The fifth criterion, validation of the biomarker in independent studies is essential but also trivial. Only a progression marker that mirrors progression independent from the investigator can be used as a biomarker for disease-modifying therapeutics.

Conclusions and future perspectives

Reliable biomarkers that can be used for early diagnosis and tracking disease progression are the cornerstone of the development of disease-modifying treatments for PD. To date, available data have not yet revealed one reliable biomarker to detect early neurodegeneration in PD and to detect and monitor effects of drug candidates on the disease process, but some promising biomarker candidates, such as antibodies against NM, pathological forms of α-synuclein, DJ-1, and patterns of gene expression, metabolomic and protein profiling exist (Table 1).

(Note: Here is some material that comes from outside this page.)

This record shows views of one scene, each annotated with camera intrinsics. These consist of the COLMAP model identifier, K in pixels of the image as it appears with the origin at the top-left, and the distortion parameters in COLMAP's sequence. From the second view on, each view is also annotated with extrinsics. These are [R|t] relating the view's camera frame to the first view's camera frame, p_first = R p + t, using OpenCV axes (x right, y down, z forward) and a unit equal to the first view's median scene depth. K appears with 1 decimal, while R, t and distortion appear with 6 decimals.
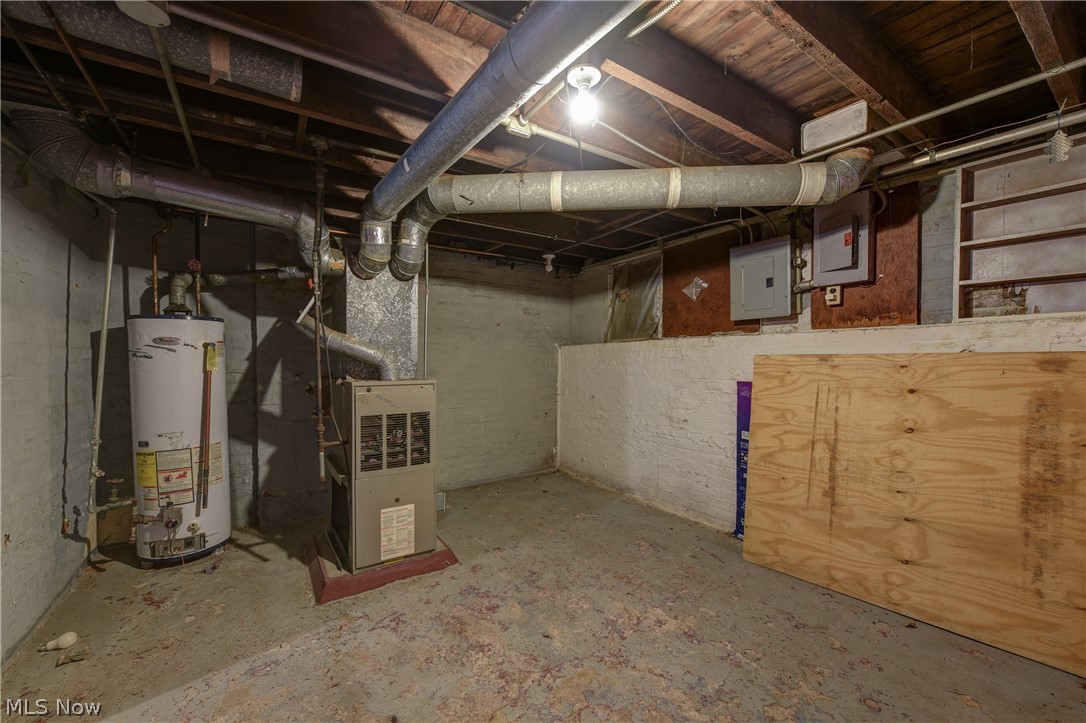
lens RADIAL K [[430.7, 0, 541.9], [0, 430.7, 365.2], [0, 0, 1]] dist [-0.002584, -0.001244]
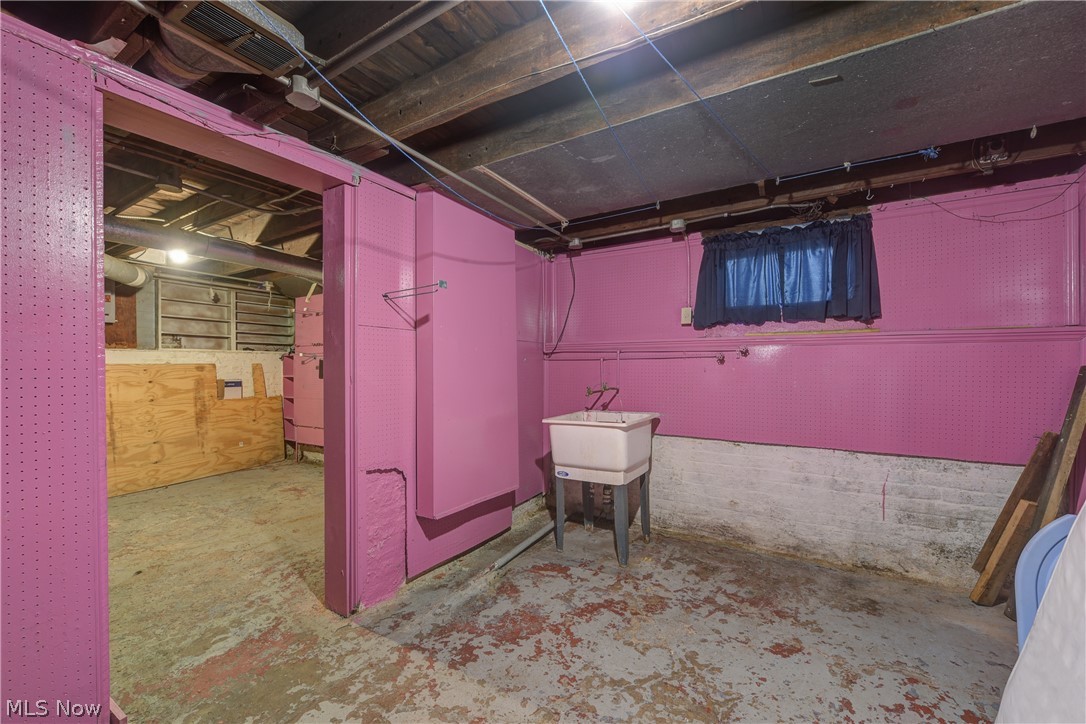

Most of the reported disease-associated changes are relatively small, with a clinically problematic overlap between patients and controls. Almost all of the biomarker candidates were not investigated in relation to effects of treatment, validated in experimental models of PD and confirmed in independent studies.

To solve some of the problems associated with the development of biomarkers that can be used for early diagnosis and tracking disease progression, the Parkinson’s Progression Markers Initiative (PPMI) was founded (http://www.ppmi-info.org). This public–private partnership leaded by the Michael J. Fox Foundation aims to identify clinical, imaging, and biological markers of disease progression. The emphasis will initially be on fluid markers including α-synuclein, DJ-1, amyloid β, and tau in CSF and urate in blood. The initiative will enrol 400 newly diagnosed patients who are not yet on medication and who have evidence of dopamine transporter loss on dopamine transporter imaging with SPECT and 200 healthy age-matched controls. As with the AD Neuroimaging Initiative (ADNI), a crucial aspect of the PPMI is that all data and biological specimens, stored in a central repository, will be available for the research community. The PPMI will thus provide a valuable resource to fuel further academic and industry-initiated studies and innovations, and promising biomarker candidates identified through such efforts could be validated and qualified against the large, prospective PPMI dataset.

However, to fulfil the promise of the PPMI for delivering objective biomarkers that can be used for early diagnosis and tracking disease progression, specimen collection, processing, and storage methods have to be standardised. Further, quality-control mechanisms should be in place to ensure data are acceptable before they are made publicly available. Finally, well-defined quantitative biomarker outcomes that are consistent among many research sites and laboratories should be established.